Synchronous Breast Implant-associated Anaplastic Large Cell Lymphoma and Invasive Carcinoma: Genomic Profiling and Management Implications.

A 59-year-old woman with a history of cosmetic implants developed ipsilateral synchronous breast implant-associated anaplastic large cell lymphoma (BIA-ALCL) and invasive ductal carcinoma in the left breast. Each tumor was subjected to next-generation sequencing, and separate analyses revealed mutually exclusive aberrations: an activating STAT3 mutation in the lymphoma and a PIK3CA in-frame deletion in the carcinoma. The patient was treated with removal of implants, capsulectomy, partial mastectomy, sentinel node biopsy, radiotherapy, and endocrine therapy with no evidence of recurrence for 1 year. This case illustrates the importance of obtaining thorough evaluation for concomitant malignancies in the breast at the time of diagnosis of BIA-ALCL. Herein, we review the current recommendations for evaluation and management of BIA-ALCL.

CASE REPORT

The patient is a 59-year-old woman who had cosmetic augmentation with Allergan 468 textured saline implants at age 41. In subsequent years, she underwent routine screening mammography according to recommended guidelines. Eighteen years after implant augmentation, she developed swelling of the left breast. Ultrasonography identified a periprosthetic fluid collection; aspiration of the seroma produced murky, yellow fluid. Cytologic analysis showed an atypical lymphocyte proliferation positive for CD3, CD30, and CD4, and negative for anaplastic lymphoma kinase (ALK), CD2, and CD5 by immunohistochemistry. Whole body positron emission tomography with computed tomography (PET-CT) showed a nonavid seroma surrounding a deflated left breast implant, but no masses or other suspicious findings (Fig. 1A). Her previous screening mammogram 6 months earlier had been negative. She underwent implant removal with capsulectomy which showed clusters of atypical pleomorphic cells with prominent nucleoli and horseshoe-shaped nuclei (hallmark cells) below the surface of the capsule with focal early invasion (Fig. 1B). The atypical cells showed positive immunohistochemical staining of CD30 (see figure, Supplemental Digital Content 1, which displays the BIA-ALCL was positive for CD30 by immunohistochemistry, http://links.lww.com/PRSGO/B33), CD3 (subset weak), CD4, T-cell intracytoplasmic antigen (TIA-1, subset), and epithelial membrane antigen (EMA), and were negative for CD2, CD5, CD7, CD8, ALK, CD15, B-cell markers, and Epstein-Barr virus (EBV)-encoded RNA in situ hybridization, consistent with ALK-negative breast implant–associated anaplastic large cell lymphoma (BIA-ALCL). The clinicopathologic stage was pT2.[1]

Fig. 1.

Breast implant-associated anaplastic large cell lymphoma. A, CT imaging showed seroma surrounding deflated left breast implant. B, Hematoxylin and eosin–stained section of capsulectomy specimen with BIA-ALCL underlying the surface.
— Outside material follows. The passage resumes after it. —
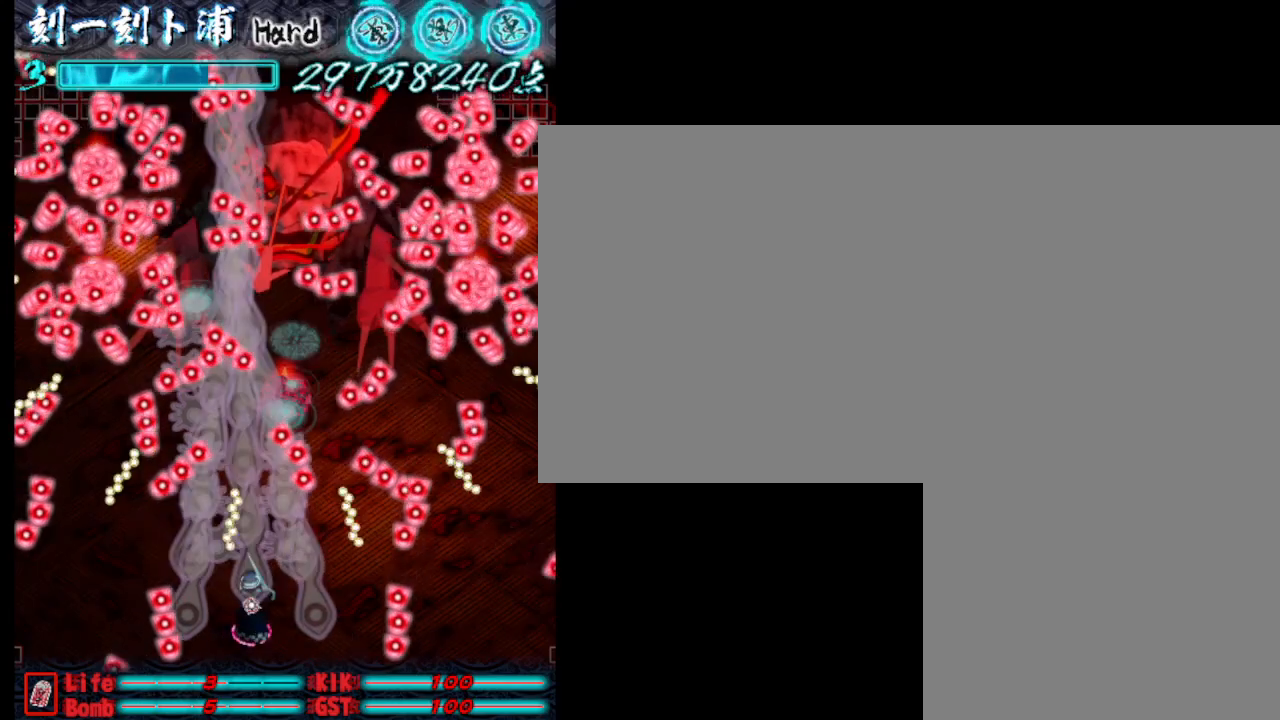
{"keys": ["d", "j"], "events": [[183, "d", "up"], [367, "d", "down"]]}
Six months later she underwent screening mammography prior to the planned implant replacement and was found to have a spiculated mass in the upper outer left breast (Fig. 2A); this was not seen on the prior mammogram 12 months earlier. Core needle biopsy showed invasive ductal carcinoma (IDC), which was estrogen receptor positive, progesterone receptor positive, and HER2 negative. Diagnosed within 6 months of one another, the patient’s 2 tumors may be considered synchronous.[2] With a family history of leukemia and cancer of the colon, lung, and esophagus, the patient underwent germline testing with a panel of 85 breast cancer-associated genes (Invitae, San Francisco, Calif.). No pathogenic or likely pathogenic germline aberrations were detected. She then underwent left partial mastectomy, sentinel lymph node biopsy, and bilateral oncoplastic mammoplasty. Pathology showed a 1.2-cm grade 2 IDC (Fig. 2B) with negative margins, 1 intramammary lymph node with micrometastatic carcinoma, and 2 negative sentinel nodes. The pathologic stage was pT1cN1mi(sn). Oncotype Dx testing of the IDC showed a low-risk recurrence score of 18. She was treated with hypofractionated whole breast radiotherapy with tangents to the axilla, and an aromatase inhibitor.

Fig. 2.

Invasive ductal carcinoma. A, Left diagnostic mammogram showing spiculated mass (circled) on craniocaudal view. B, Hematoxylin and eosin–stained section of partial mastectomy specimen with grade 2 IDC.

After obtaining informed consent, we used capture-based next-generation sequencing to more comprehensively characterize both the BIA-ALCL and the IDC. This assay (UCSF500 panel) targets the coding regions of 479 cancer-related genes, select introns from 41 genes, and the TERT promoter (see table, Supplemental Digital Content 2, which displays 479 cancer-related genes on the UCSF500 panel, http://links.lww.com/PRSGO/B34).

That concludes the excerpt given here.